*** Opening of Extract ***

If the world were merely seductive, that would be easy. If it were merely challenging, that would be no problem. But I arise in the morning torn between a desire to improve (or save) the world and a desire to enjoy (or savor) the world. This makes it hard to plan the day.I've always admired those lines from E.B. White--so much so that I captured them and preserved them in my collection of lines I admire, which I will one day bequeath to an auction house of fine standing. But not long after cataloging those words and arranging them in their display case, I began to see other versions, including this grotesque mash-up:
"I wake up every morning determined to both change the world and have one hell of a good time. Sometimes this makes planning the day a little difficult."E.B White was a writer, after all (and one notorious for the precision of his word choices) so there should be a definitive written record of where the passage in question comes from and in what exact form it appeared. Indeed, the blogmeister at Ishbadiddle did some wiki-sourcing on this very question and determined that that first version is the real thing and it comes from a 1969 New York Times interview. Case closed.
But then yesterday, I sat at my wife's computer to enjoy some idle surfing while munching my bagel, and her home page quotation-generator spit this out:
Analyzing humor is like dissecting a frog. Few people are interested and the frog dies of it. --E.B. WhiteThis time, I happened to know precisely the source, and I knew this was murderously off-key. I only had to step over to the bookcase and pull down my copy of A Subtreasury of American Humor, edited by White and his wife, Katherine, to find these lines in the preface:
Humor can be dissected, as a frog can, but the thing dies in the process and the innards are discouraging to any but the pure scientific mind.First of all, I submit this as a rebuttal to all those Strunk and White fundamentalists who insist that the briefer, plainer composition is always better. The real quotation sings; the bastardized version is a feeble croak. Even E.B. White was not an Elements of Style purist. He understood that while there may be rules for grammar, there are only guidelines for writing, and they are mutable. What matters is choosing the right words for the right effect.
Which is what makes these misquotations so irksome. I suppose it's flattering to White, in a way, that his epigrams are passed around so enthusiastically that they become fodder for an undeclared game of Chinese Whispers. But considering the care this legendary literary craftsman put into his work, it is dispiriting to see his sentences vandalized by thoughtless thugs.

*** Close of Extract ***
*** Opening of Extracted data ***

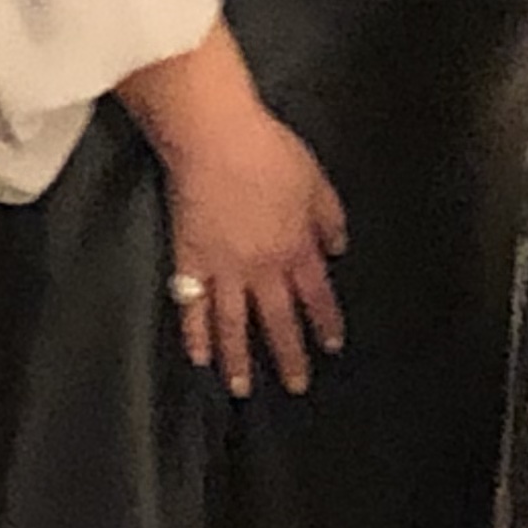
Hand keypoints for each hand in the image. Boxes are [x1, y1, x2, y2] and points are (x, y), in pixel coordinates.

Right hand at [150, 99, 348, 398]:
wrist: (217, 138)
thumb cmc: (270, 152)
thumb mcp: (317, 181)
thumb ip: (329, 219)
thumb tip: (337, 249)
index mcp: (296, 248)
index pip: (316, 296)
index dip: (325, 323)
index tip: (331, 347)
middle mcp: (263, 268)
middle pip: (278, 320)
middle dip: (289, 356)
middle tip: (296, 386)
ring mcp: (224, 268)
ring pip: (234, 324)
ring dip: (239, 359)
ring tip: (241, 388)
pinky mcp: (189, 259)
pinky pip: (192, 305)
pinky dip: (194, 332)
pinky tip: (198, 356)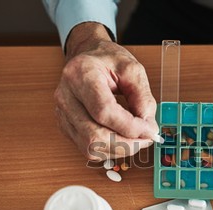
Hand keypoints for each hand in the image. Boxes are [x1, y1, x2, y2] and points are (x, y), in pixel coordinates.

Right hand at [54, 23, 158, 159]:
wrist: (87, 56)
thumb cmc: (108, 60)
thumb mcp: (133, 70)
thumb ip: (144, 98)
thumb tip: (148, 127)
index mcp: (81, 74)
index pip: (104, 111)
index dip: (130, 127)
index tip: (150, 130)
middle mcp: (66, 95)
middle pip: (94, 135)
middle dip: (127, 144)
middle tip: (146, 138)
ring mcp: (63, 113)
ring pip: (90, 147)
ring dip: (119, 150)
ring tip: (137, 139)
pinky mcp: (66, 126)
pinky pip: (87, 149)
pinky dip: (109, 150)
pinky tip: (122, 140)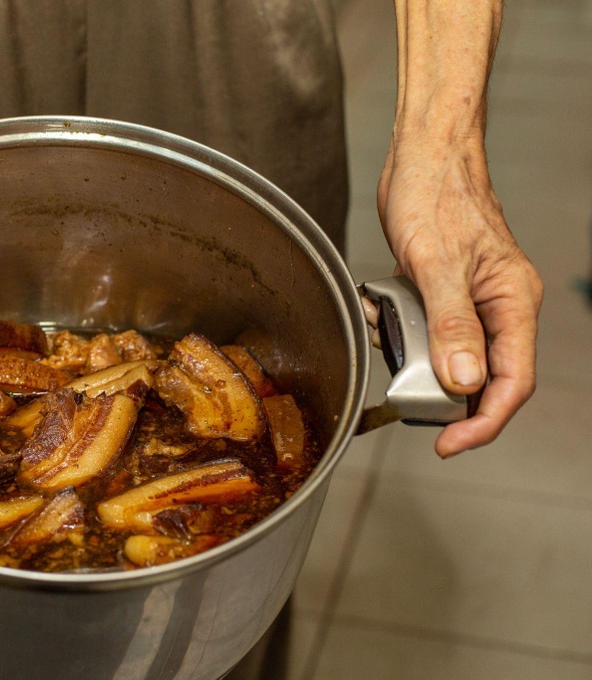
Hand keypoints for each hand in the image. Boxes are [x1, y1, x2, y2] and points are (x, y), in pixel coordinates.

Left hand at [378, 136, 542, 456]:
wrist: (420, 156)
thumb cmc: (437, 193)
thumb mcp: (437, 264)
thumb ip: (451, 326)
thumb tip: (463, 380)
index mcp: (512, 303)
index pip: (511, 381)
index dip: (482, 421)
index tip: (447, 441)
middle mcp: (498, 307)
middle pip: (481, 377)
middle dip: (440, 390)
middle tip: (406, 397)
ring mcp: (470, 301)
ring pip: (447, 354)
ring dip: (411, 353)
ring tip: (389, 328)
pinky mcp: (441, 292)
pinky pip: (424, 329)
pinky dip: (399, 327)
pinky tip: (384, 307)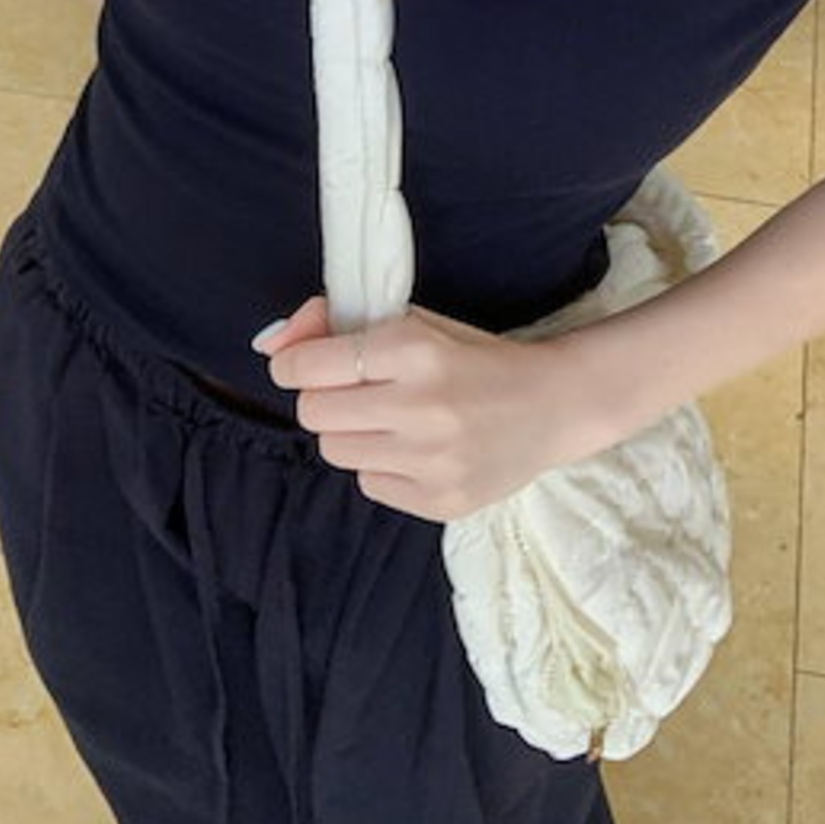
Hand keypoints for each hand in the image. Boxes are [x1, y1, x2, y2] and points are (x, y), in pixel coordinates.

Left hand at [258, 297, 616, 522]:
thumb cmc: (475, 357)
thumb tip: (270, 343)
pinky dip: (380, 464)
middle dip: (323, 398)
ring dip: (348, 433)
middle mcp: (420, 405)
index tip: (302, 363)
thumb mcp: (413, 323)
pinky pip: (370, 483)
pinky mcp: (441, 501)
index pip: (306, 366)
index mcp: (413, 348)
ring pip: (334, 451)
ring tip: (386, 419)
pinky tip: (415, 448)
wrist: (554, 404)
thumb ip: (339, 327)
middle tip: (354, 391)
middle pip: (313, 412)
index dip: (293, 362)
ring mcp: (432, 460)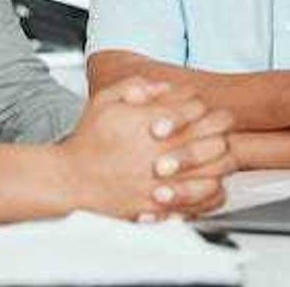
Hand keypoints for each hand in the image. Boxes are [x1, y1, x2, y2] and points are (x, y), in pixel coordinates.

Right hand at [57, 77, 233, 220]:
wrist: (71, 182)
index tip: (193, 109)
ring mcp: (167, 181)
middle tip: (211, 128)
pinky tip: (206, 180)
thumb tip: (163, 85)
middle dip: (216, 128)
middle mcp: (163, 153)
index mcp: (151, 124)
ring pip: (216, 167)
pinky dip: (213, 188)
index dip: (198, 105)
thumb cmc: (87, 143)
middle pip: (214, 135)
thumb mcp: (104, 101)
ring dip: (218, 157)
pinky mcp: (165, 205)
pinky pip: (206, 198)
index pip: (196, 107)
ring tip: (212, 153)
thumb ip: (134, 86)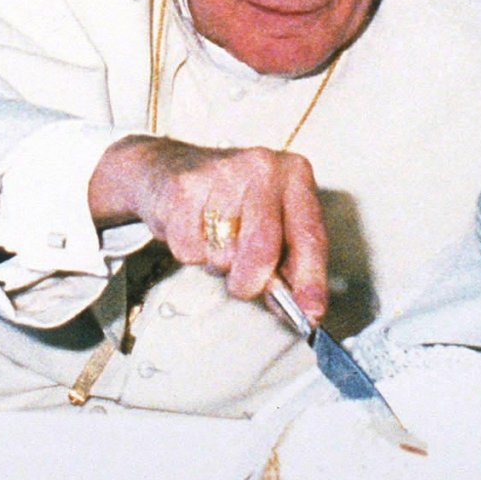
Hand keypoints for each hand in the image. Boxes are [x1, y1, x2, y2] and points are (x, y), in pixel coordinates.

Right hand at [88, 135, 327, 320]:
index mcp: (294, 175)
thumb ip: (288, 265)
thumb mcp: (271, 222)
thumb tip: (300, 309)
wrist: (168, 167)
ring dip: (217, 263)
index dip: (311, 279)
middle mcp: (263, 167)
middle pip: (262, 250)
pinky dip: (191, 253)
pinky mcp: (183, 188)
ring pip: (224, 256)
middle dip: (250, 281)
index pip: (309, 236)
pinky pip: (190, 251)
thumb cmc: (229, 200)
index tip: (311, 312)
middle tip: (242, 281)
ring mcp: (222, 173)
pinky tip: (193, 228)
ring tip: (214, 238)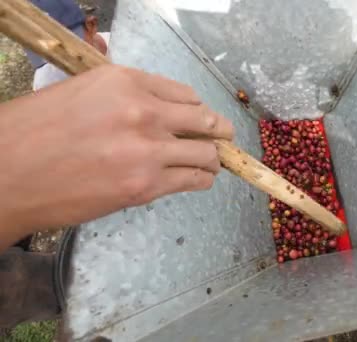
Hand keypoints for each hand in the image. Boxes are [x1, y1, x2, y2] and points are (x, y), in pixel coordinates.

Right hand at [0, 65, 233, 248]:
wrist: (8, 175)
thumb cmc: (34, 131)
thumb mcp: (79, 90)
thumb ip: (122, 93)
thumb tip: (154, 100)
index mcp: (125, 81)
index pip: (185, 94)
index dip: (196, 109)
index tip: (200, 119)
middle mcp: (143, 111)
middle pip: (206, 120)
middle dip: (218, 130)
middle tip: (223, 137)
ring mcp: (147, 150)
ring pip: (207, 153)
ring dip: (212, 158)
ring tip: (210, 163)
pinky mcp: (145, 186)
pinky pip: (194, 180)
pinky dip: (202, 179)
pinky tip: (199, 178)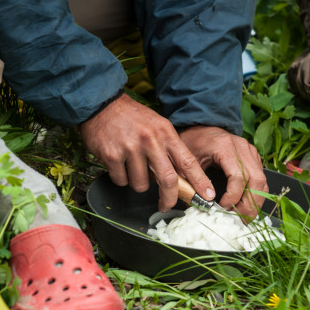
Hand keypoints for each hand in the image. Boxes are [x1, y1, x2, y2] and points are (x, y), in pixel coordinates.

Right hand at [79, 94, 214, 211]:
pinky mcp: (112, 156)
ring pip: (141, 184)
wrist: (102, 104)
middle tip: (166, 205)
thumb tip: (180, 177)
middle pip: (168, 179)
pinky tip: (118, 162)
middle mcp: (150, 140)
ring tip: (132, 166)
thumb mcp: (157, 126)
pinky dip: (120, 177)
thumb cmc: (132, 117)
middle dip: (169, 198)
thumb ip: (169, 148)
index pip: (188, 162)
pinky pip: (121, 180)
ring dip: (137, 182)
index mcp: (165, 133)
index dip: (199, 182)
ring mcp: (130, 148)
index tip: (207, 196)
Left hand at [178, 126, 266, 218]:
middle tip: (239, 219)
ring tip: (244, 216)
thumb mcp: (188, 161)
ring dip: (255, 201)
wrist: (201, 128)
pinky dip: (257, 194)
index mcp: (225, 147)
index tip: (222, 208)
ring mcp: (250, 151)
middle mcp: (242, 148)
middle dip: (249, 204)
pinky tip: (247, 205)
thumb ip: (195, 181)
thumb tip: (201, 204)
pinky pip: (261, 178)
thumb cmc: (193, 142)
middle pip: (256, 180)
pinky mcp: (253, 156)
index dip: (232, 197)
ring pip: (262, 180)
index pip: (238, 177)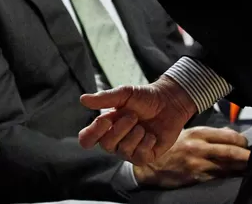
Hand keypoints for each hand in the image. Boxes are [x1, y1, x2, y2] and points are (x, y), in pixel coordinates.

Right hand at [78, 76, 196, 164]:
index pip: (87, 139)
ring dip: (135, 134)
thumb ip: (104, 98)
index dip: (92, 133)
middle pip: (106, 145)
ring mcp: (129, 151)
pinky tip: (151, 135)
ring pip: (124, 151)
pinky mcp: (145, 156)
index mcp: (105, 127)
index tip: (105, 120)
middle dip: (120, 129)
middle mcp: (114, 141)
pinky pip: (140, 156)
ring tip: (143, 125)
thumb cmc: (144, 97)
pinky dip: (146, 142)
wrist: (169, 102)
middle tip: (133, 116)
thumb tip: (83, 100)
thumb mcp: (124, 94)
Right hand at [133, 127, 249, 187]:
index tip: (246, 145)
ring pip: (228, 167)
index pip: (229, 136)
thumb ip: (208, 135)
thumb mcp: (186, 134)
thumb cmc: (169, 148)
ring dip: (241, 169)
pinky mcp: (196, 178)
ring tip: (248, 169)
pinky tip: (234, 178)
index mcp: (198, 133)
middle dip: (247, 156)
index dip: (242, 142)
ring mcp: (198, 164)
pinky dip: (228, 178)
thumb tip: (230, 134)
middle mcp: (199, 147)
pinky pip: (218, 178)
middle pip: (232, 152)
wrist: (149, 166)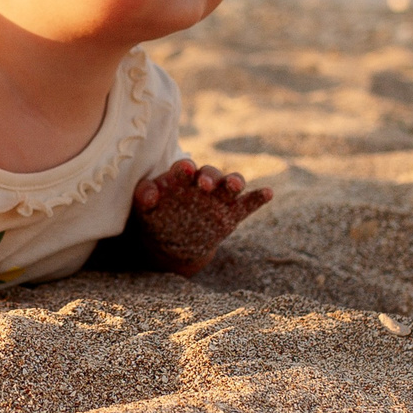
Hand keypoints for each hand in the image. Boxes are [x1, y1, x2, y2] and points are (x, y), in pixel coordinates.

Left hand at [131, 159, 271, 275]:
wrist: (172, 244)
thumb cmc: (157, 218)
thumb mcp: (145, 210)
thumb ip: (145, 198)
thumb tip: (149, 193)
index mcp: (181, 178)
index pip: (185, 168)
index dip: (185, 168)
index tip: (185, 170)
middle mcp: (203, 183)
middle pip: (211, 173)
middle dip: (210, 177)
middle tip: (205, 184)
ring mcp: (220, 198)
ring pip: (231, 184)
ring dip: (235, 181)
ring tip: (235, 185)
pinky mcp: (232, 213)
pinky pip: (248, 203)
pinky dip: (258, 197)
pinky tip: (267, 193)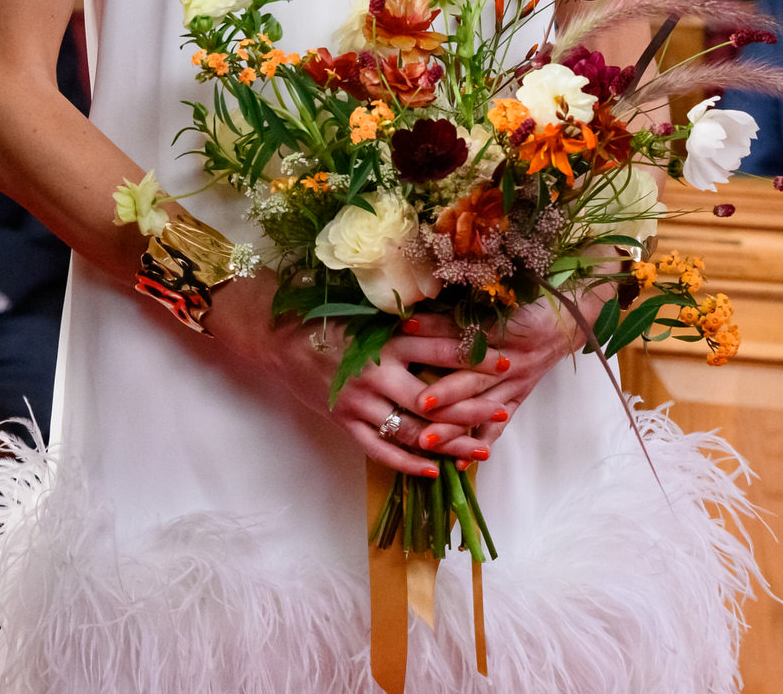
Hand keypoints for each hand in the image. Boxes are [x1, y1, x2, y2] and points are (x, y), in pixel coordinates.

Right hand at [207, 275, 576, 476]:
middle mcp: (375, 374)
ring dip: (450, 442)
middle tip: (502, 409)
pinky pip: (380, 449)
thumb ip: (404, 320)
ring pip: (412, 431)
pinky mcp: (344, 423)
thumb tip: (452, 315)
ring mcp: (358, 403)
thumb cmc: (327, 317)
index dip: (474, 356)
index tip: (506, 359)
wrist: (276, 337)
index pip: (439, 350)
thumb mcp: (368, 312)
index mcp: (384, 340)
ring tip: (482, 449)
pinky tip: (433, 470)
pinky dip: (408, 462)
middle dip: (471, 406)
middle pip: (432, 399)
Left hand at [381, 301, 578, 452]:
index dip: (435, 326)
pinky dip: (480, 443)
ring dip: (454, 426)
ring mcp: (515, 381)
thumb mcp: (502, 296)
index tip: (404, 328)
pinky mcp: (519, 397)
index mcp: (504, 327)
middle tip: (418, 404)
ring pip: (482, 408)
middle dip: (445, 391)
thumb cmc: (529, 303)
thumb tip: (420, 302)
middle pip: (474, 376)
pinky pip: (499, 425)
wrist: (567, 321)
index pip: (465, 329)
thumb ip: (465, 304)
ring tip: (427, 440)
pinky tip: (460, 463)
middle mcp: (510, 358)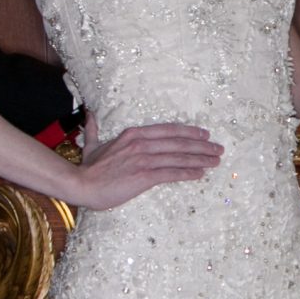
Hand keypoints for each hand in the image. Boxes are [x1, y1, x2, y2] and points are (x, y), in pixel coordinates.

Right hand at [69, 121, 221, 207]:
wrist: (81, 184)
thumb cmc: (88, 168)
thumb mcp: (91, 144)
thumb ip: (93, 129)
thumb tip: (89, 114)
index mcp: (133, 134)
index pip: (168, 130)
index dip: (189, 132)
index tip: (204, 134)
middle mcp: (141, 143)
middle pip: (179, 142)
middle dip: (202, 146)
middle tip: (218, 149)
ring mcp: (144, 159)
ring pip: (179, 157)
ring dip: (201, 159)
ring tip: (216, 161)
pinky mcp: (144, 176)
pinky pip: (172, 173)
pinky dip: (188, 172)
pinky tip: (200, 174)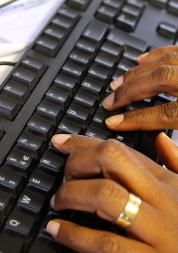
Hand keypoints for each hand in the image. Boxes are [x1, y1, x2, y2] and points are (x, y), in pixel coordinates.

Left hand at [46, 133, 177, 252]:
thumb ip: (175, 162)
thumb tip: (161, 138)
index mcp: (166, 182)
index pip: (120, 150)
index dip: (85, 143)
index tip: (61, 142)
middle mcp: (161, 200)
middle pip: (111, 160)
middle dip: (78, 162)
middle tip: (64, 175)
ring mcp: (156, 231)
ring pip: (105, 195)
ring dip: (72, 194)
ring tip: (58, 201)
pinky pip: (105, 243)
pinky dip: (75, 234)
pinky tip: (58, 229)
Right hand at [103, 45, 177, 130]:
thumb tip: (159, 139)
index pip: (163, 113)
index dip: (134, 119)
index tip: (113, 121)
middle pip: (159, 80)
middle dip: (129, 90)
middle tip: (110, 100)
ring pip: (163, 62)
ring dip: (136, 72)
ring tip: (118, 83)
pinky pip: (174, 49)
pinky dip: (155, 55)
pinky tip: (141, 60)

*** Close of Extracted data ***

● **Try it**: How would you put this sentence from the essay on E.B. White misquotations into Spanish: "What matters is choosing the right words for the right effect."?

● **Solution to the problem**: Lo que importa es elegir las palabras adecuadas para lograr el efecto adecuado.